Count the lines in the items below that contain the string "track". Reply with that number alone.

Saved data entries:
● ● ● ● ● ● ●
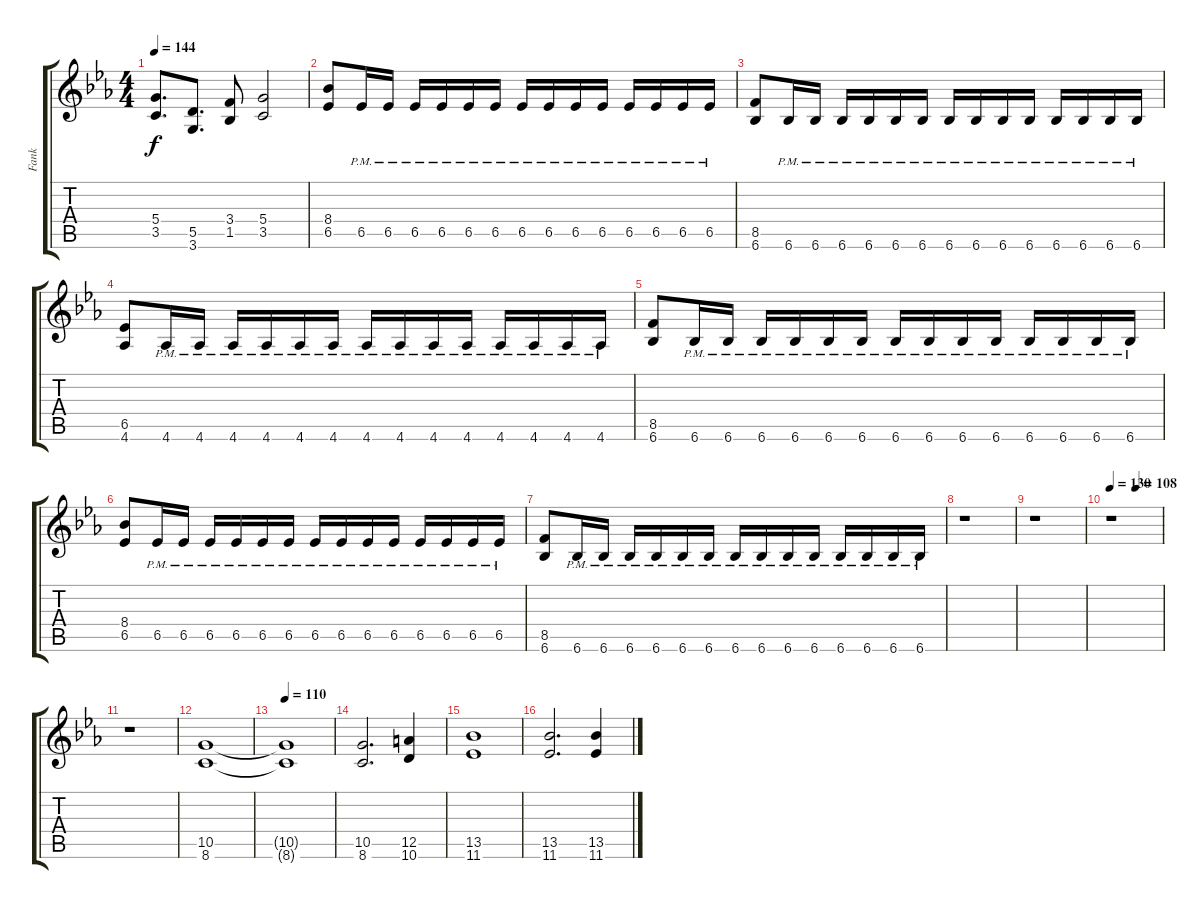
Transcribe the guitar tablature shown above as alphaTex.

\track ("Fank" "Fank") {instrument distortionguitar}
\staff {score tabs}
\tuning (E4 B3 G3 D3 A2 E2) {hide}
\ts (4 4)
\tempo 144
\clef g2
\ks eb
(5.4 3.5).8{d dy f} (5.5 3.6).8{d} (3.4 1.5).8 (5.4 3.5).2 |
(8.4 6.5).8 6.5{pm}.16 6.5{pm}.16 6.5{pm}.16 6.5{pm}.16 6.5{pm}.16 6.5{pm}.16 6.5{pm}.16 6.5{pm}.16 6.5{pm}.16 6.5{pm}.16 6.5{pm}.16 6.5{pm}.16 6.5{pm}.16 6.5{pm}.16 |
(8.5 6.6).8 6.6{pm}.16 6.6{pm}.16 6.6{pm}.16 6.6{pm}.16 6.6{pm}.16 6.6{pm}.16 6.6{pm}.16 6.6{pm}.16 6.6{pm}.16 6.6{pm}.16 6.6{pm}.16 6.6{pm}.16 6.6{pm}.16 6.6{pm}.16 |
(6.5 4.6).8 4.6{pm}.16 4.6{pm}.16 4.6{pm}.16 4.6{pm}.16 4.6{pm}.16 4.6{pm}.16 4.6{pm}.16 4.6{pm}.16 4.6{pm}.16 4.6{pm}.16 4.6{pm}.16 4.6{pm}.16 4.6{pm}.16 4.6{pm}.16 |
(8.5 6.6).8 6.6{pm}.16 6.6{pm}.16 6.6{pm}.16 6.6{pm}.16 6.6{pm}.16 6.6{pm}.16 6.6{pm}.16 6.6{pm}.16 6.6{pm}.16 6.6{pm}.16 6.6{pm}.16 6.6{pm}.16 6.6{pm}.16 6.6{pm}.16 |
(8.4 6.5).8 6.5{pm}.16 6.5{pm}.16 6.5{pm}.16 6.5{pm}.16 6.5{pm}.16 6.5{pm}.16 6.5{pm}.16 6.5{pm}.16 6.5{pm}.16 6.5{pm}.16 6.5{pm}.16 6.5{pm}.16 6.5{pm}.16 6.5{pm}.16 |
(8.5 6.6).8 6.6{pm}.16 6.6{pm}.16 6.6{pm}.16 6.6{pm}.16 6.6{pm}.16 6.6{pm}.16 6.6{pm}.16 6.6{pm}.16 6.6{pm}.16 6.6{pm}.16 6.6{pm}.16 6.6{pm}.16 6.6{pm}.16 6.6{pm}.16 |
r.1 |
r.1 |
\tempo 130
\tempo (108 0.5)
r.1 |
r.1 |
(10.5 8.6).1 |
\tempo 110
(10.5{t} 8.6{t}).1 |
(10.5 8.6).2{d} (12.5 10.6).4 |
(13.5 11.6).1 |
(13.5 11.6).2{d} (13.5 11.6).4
● ● ● ● ● ● ●
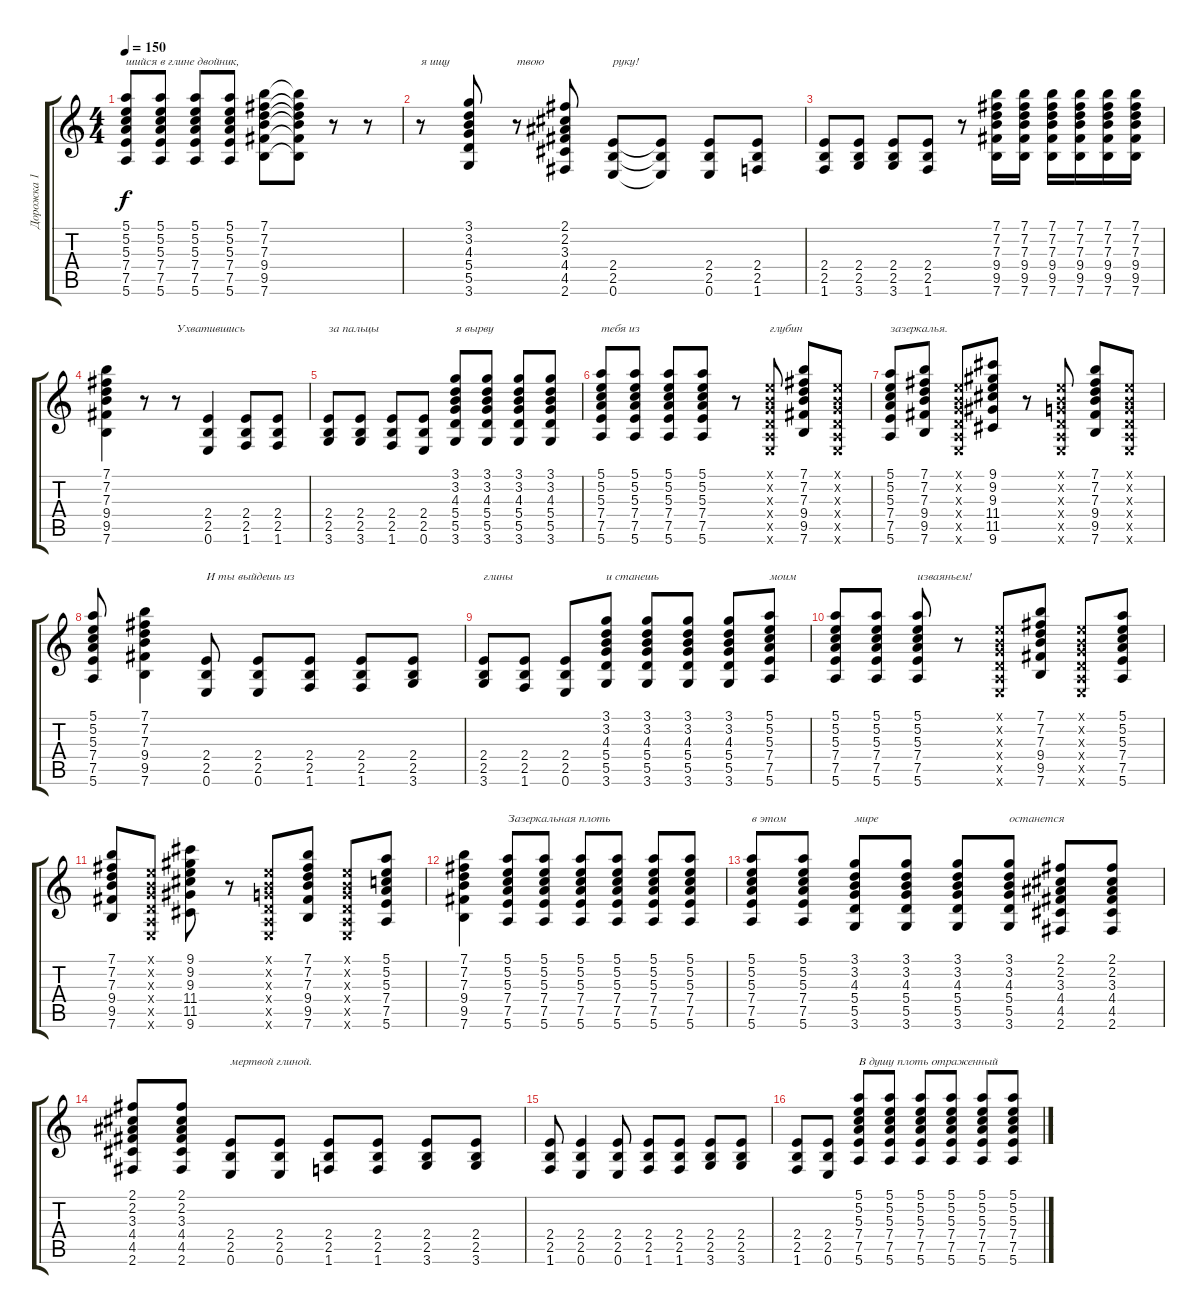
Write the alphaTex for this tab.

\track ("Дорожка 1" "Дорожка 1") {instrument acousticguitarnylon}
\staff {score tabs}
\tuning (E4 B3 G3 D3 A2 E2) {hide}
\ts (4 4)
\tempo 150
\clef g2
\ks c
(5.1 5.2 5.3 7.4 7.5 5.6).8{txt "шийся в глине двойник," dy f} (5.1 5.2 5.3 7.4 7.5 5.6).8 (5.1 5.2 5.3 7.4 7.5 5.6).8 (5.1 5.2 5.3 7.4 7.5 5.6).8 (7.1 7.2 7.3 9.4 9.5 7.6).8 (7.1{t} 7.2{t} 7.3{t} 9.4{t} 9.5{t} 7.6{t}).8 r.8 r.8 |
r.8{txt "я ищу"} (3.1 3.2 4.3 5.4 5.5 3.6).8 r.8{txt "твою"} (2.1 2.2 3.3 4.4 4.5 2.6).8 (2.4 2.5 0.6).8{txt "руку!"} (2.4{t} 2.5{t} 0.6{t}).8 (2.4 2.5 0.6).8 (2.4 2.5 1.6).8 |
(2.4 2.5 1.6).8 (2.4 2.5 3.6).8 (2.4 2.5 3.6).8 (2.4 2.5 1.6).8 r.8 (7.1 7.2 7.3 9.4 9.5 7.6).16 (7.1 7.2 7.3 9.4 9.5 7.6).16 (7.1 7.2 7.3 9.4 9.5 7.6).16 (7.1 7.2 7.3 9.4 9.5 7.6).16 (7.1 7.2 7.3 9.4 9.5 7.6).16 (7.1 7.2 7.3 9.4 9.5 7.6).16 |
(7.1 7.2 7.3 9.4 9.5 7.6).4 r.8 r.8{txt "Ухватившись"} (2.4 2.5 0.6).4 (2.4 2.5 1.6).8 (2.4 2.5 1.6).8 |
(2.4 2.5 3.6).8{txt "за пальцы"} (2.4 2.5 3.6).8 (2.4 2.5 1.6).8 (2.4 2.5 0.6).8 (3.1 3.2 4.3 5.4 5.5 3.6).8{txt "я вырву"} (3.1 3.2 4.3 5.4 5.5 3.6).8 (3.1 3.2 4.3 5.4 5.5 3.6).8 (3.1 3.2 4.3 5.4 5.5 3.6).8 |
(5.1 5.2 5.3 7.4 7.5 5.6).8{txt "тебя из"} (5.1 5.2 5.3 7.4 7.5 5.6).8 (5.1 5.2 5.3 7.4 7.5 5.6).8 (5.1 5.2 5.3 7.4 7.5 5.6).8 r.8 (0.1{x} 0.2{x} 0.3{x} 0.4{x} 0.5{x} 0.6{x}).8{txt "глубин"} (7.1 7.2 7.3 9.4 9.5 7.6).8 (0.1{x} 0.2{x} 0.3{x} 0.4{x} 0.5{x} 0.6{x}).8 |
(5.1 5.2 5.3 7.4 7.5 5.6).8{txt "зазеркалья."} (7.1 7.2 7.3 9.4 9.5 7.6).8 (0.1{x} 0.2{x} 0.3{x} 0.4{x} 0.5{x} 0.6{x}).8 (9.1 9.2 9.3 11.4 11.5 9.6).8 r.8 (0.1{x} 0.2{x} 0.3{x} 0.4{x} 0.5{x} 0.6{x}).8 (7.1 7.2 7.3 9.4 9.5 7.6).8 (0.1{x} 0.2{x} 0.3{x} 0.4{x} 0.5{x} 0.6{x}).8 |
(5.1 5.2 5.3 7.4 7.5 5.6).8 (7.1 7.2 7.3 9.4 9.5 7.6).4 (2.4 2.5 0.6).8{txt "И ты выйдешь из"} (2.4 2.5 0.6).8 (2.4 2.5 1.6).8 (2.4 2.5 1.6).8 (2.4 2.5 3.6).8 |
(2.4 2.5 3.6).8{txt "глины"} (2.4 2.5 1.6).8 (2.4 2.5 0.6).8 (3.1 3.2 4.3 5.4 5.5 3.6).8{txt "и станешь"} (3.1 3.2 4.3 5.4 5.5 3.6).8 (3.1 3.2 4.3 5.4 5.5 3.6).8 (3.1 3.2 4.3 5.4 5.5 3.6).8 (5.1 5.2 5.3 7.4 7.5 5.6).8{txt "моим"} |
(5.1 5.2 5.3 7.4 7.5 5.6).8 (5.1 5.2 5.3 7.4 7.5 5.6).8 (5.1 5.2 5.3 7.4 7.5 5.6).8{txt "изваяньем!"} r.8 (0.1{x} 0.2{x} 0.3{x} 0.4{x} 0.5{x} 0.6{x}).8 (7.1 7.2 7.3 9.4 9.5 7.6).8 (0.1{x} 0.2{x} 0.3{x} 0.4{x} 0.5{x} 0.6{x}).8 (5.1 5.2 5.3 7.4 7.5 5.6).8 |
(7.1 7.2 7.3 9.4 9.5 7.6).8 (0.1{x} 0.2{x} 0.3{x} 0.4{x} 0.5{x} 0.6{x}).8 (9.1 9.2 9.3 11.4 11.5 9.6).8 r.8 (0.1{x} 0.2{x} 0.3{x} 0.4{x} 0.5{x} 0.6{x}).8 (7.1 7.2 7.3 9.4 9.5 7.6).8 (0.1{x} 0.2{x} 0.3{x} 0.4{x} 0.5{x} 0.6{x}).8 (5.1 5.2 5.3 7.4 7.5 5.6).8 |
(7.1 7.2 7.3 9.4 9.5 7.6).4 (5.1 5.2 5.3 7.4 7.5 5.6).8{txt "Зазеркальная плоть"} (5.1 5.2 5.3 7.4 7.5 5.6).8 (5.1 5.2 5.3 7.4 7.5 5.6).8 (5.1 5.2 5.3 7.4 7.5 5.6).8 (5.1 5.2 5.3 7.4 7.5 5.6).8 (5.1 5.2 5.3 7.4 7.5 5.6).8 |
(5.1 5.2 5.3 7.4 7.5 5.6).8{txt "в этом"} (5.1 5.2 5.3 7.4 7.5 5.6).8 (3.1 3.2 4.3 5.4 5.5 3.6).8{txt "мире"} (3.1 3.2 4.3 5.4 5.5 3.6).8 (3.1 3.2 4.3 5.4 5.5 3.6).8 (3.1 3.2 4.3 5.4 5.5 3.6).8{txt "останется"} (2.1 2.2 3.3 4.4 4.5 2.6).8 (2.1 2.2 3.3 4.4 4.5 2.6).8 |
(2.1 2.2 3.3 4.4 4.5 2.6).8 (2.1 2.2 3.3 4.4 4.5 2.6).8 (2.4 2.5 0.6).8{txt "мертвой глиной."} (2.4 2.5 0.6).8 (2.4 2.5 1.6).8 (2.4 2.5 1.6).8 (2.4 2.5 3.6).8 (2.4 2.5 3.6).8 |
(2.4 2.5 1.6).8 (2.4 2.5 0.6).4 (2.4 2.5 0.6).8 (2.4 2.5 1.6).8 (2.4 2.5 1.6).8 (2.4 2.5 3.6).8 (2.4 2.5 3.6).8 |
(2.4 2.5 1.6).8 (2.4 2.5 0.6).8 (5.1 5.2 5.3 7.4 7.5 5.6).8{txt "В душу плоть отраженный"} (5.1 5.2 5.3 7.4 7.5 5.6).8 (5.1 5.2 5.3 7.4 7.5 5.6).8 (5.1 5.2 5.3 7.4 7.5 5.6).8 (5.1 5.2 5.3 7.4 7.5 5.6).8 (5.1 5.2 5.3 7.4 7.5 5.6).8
● ● ● ● ● ● ●
Finished answer: 2